I’ve been going a little cooking-crazy ever since Trump won the election; I suspect it is a comfort food thing, but don’t want to delve too deeply into it, as it is exhausting enough keeping up with the news from Washington daily: one doesn’t want to read all one’s actions in light of what is happening there.

Luckily for our waistlines and food budgets, however, I really only cook on the weekends and not weeknights.  Now that Owen is five, he doesn’t necessarily want my full attention in the evenings, except when he does, which is usually right when I started some recipe that he can’t help with.  So we still rely on a lot of very simple meals on the weeknights, or more likely, meals from Trader Joe’s, which is still a godsend.
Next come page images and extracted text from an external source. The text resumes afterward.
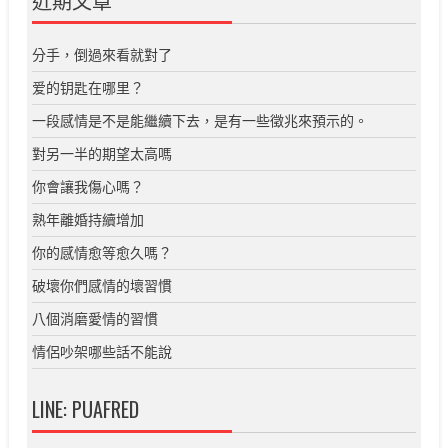
分手，倒過來看就對了
爱的钥匙在哪里？
一段感情是不是能繼續下去，是有一些徵兆來預示的。
對另一半的期望太高嗎
你會讓我傷心嗎？
熟年離婚持續增加
你的感情愈等愈久嗎？
破壞你們感情的壞習慣
八個消磨愛情的習慣
情侶吵架哪些話不能說
LINE: PUAFRED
A year or so ago I satisfied my OCD by majorly organizing all my cookbooks and loose recipes, and making lists of things to try, and then extensive notes as to what we all thought.  It’s a system that has worked well, except I realized I need to make a list of things that I made that we liked and want to have again, because I tend to make something once and then forget about it.  A cheatsheet is thus planned.

As Sean will tell you, my weak point is side dishes.  I tend to focus only on the main dish and dessert and if I had my way would serve the one thing on a plate at dinnertime.  I’m not good at doing two things at once, in the kitchen, apparently.  I’m working on it!

So in a nutshell:  if you are planning on stopping by for dinner, do so on the weekend, come hungry, and please bring some sides.